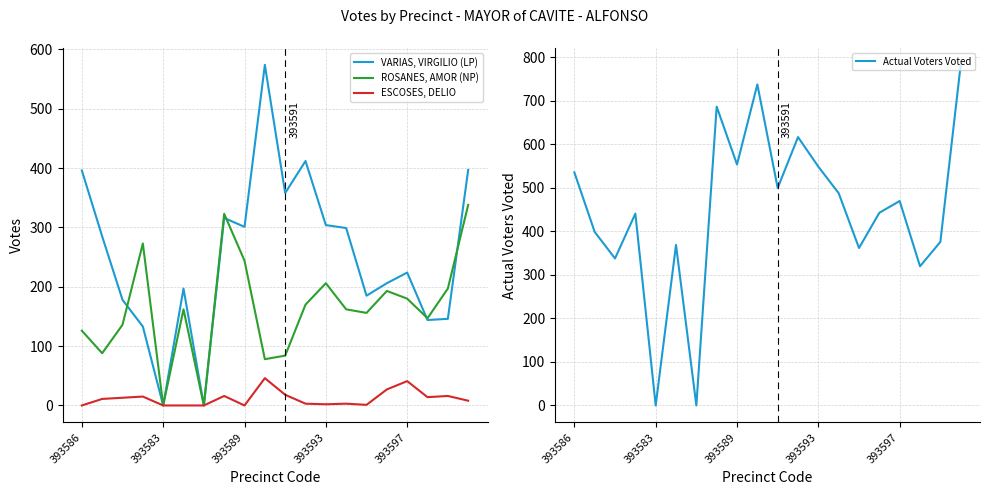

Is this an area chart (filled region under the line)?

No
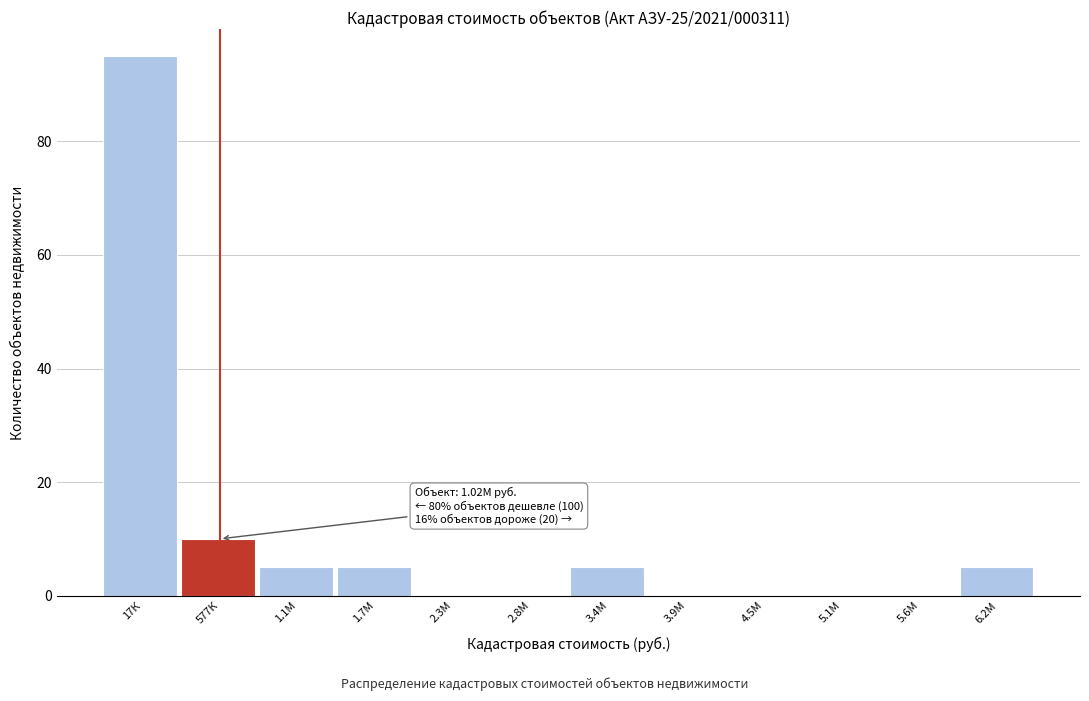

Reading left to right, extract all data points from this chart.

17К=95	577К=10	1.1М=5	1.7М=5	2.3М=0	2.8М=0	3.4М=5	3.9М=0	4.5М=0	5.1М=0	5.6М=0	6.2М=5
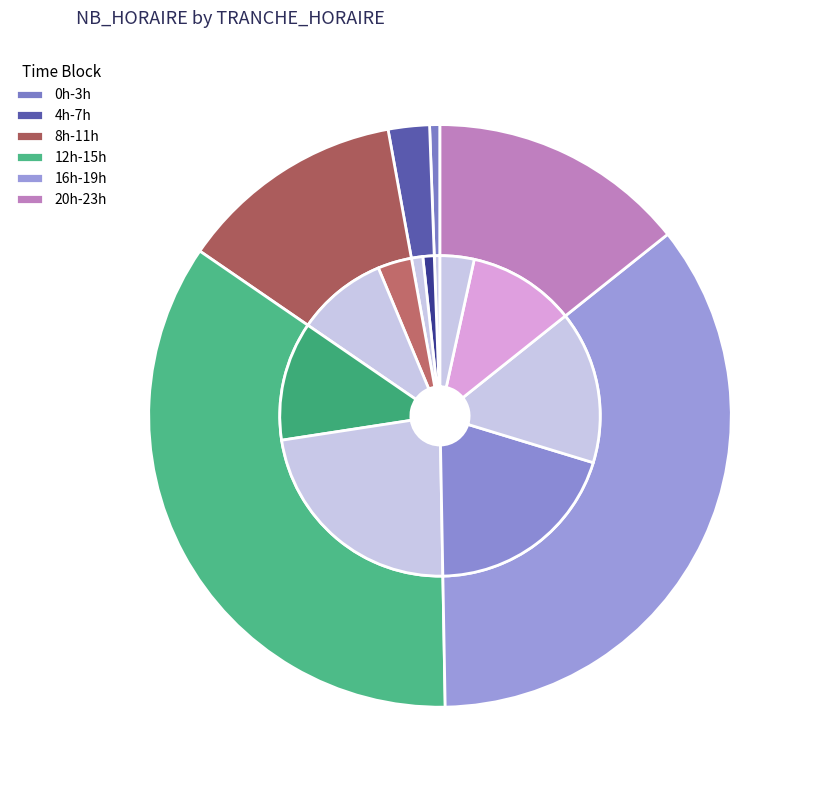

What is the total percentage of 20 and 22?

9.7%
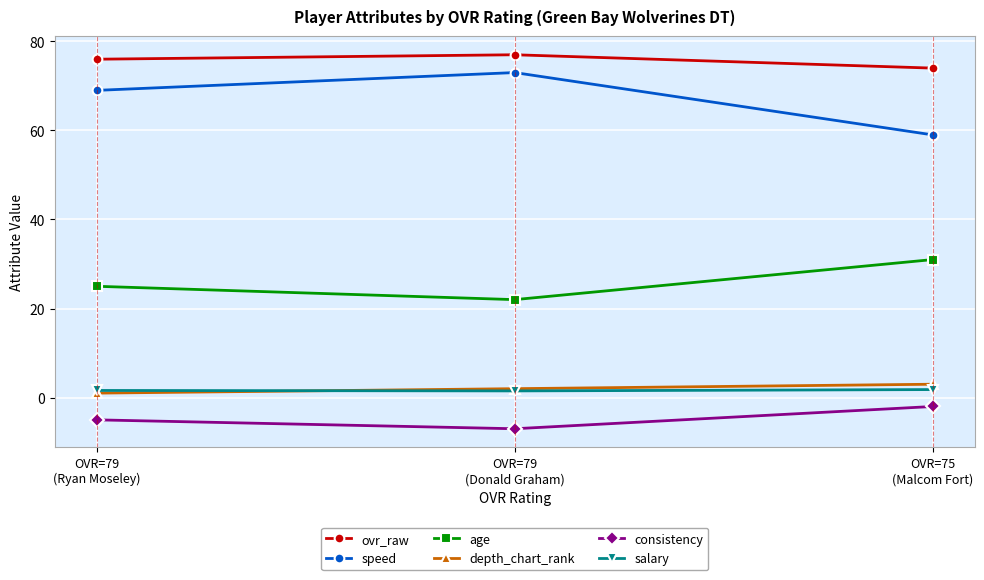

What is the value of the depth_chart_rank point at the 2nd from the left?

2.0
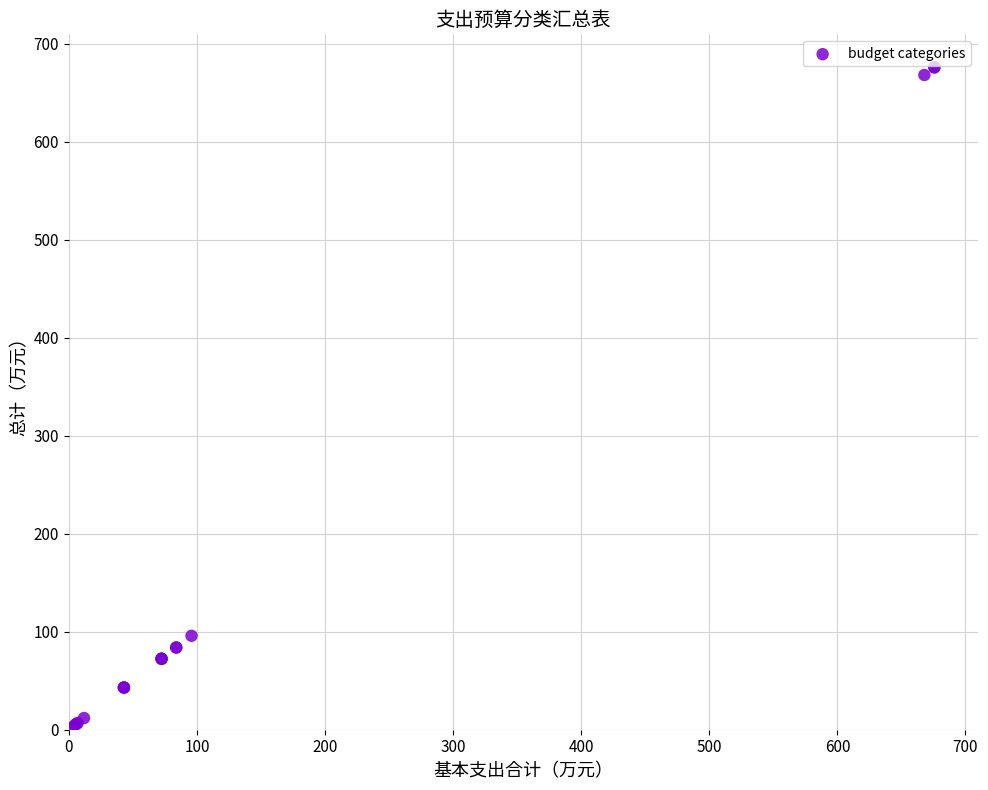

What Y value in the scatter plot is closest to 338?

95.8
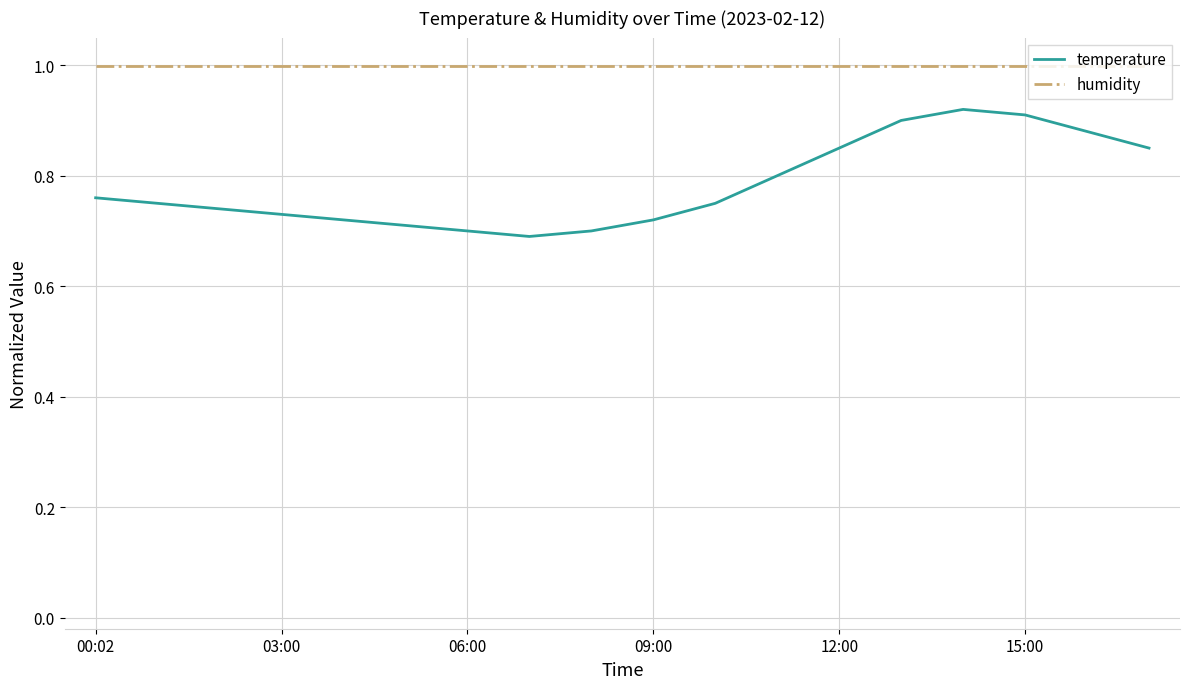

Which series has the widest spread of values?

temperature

**Directive**. Return each line of the material that contains the string "from". Case counts.

**Task response**.
Reading left to right, extract all data points from this chart.
What is the value of the depth_chart_rank point at the 2nd from the left?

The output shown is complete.